À la croisée du jangle pop à guitare cristalline, de l’indie pop introspective, et de l’ironie douce d’un Stephen Merritt qui aurait trouvé un synthé Casio oublié dans un grenier universitaire, ce titre évoque un dieu déchu, perdu dans les limbes d’une toge et de ses illusions. Mais évidemment, ce dieu-là, c’est surtout nous. Toi. Lui. Elle. Eux. Tous ceux qui ont trop aimé, trop cru, trop espéré dans le regard d’un autre.
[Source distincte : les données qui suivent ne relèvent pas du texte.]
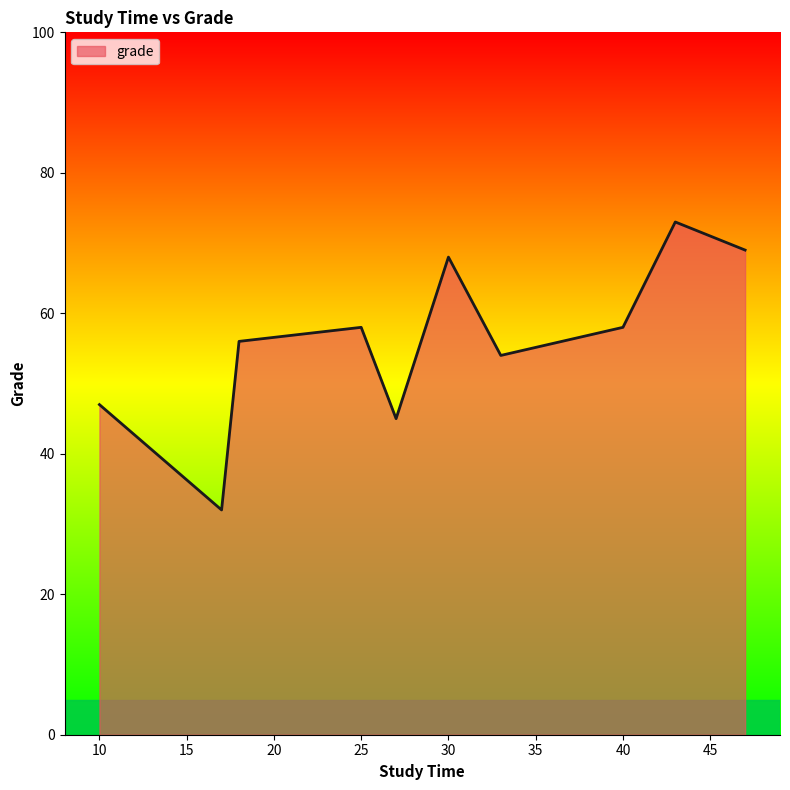

What is the smallest value displayed?

32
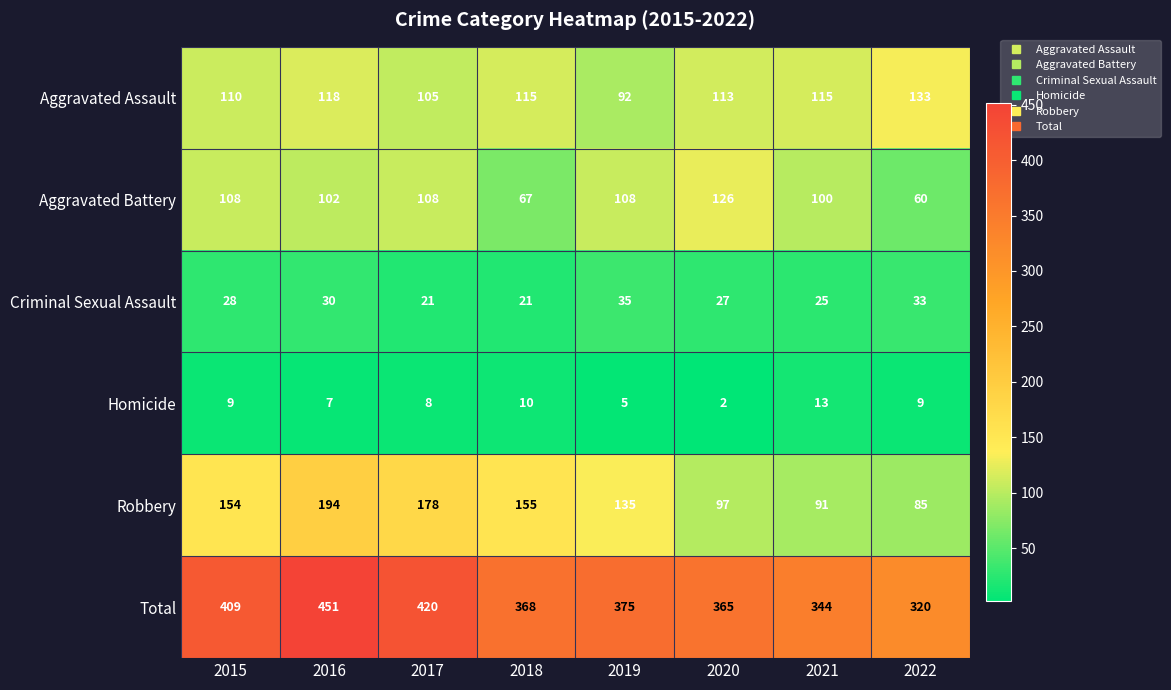

At which label does Aggravated Assault reach its minimum?

2019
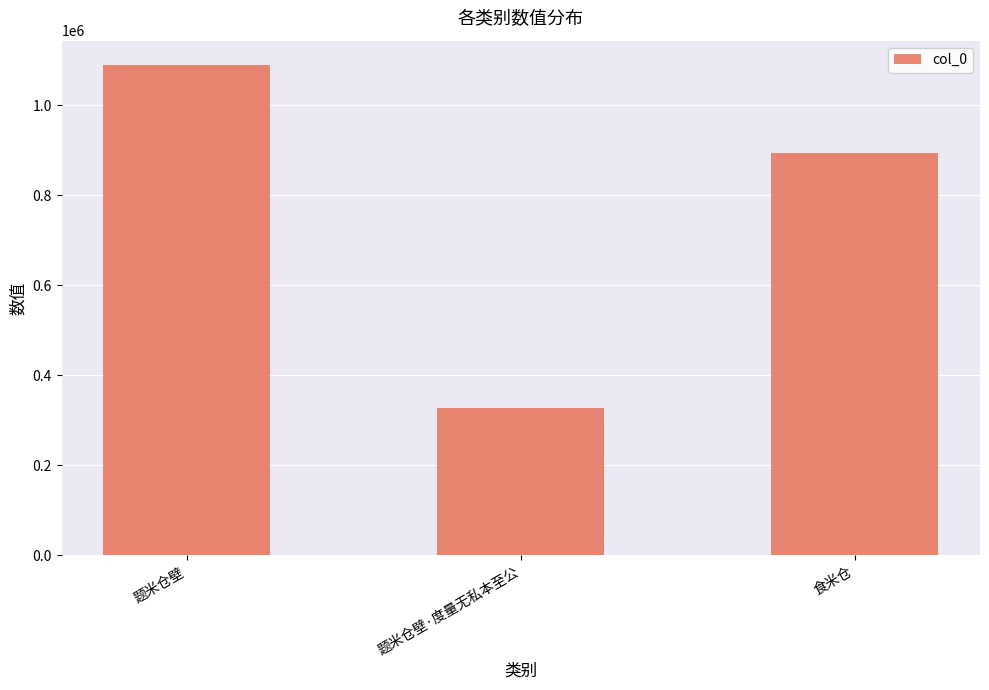

Which label corresponds to the largest value in the chart?

题米仓壁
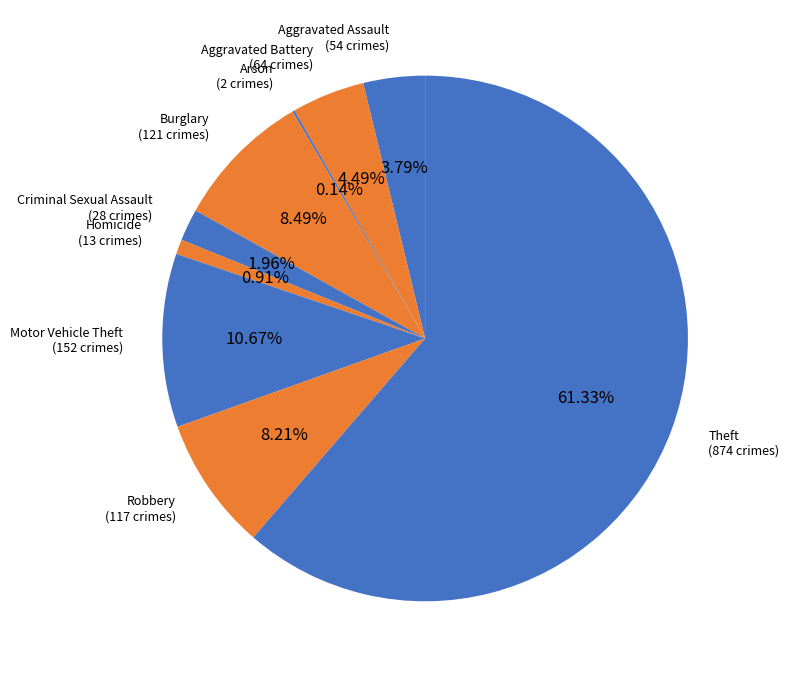

Count the number of slices in the pie.

9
Le chant est légèrement désaccordé, presque chuchoté, comme si Daniel se savait de toute façon déjà un peu à côté de la note — et que c’était justement ça, la note juste. C’est fragile, naïf, souvent hilarant dans son absurdité poétique (“You said I was divine, but only after wine”), mais aussi d’une lucidité déchirante sur ce que c’est d’aimer et de ne plus croire.
“Ex-God in a Toga” n’est pas là pour buzzer. Il est là pour s’imprimer en toi comme une vieille carte postale jamais envoyée. C’est le genre de morceau que tu écoutes un peu par hasard, que tu réécoutes par besoin, et que tu finis par apprendre par cœur sans jamais le vouloir. Un trésor d’awkwardness transcendé, à chérir dans le silence de tes écouteurs.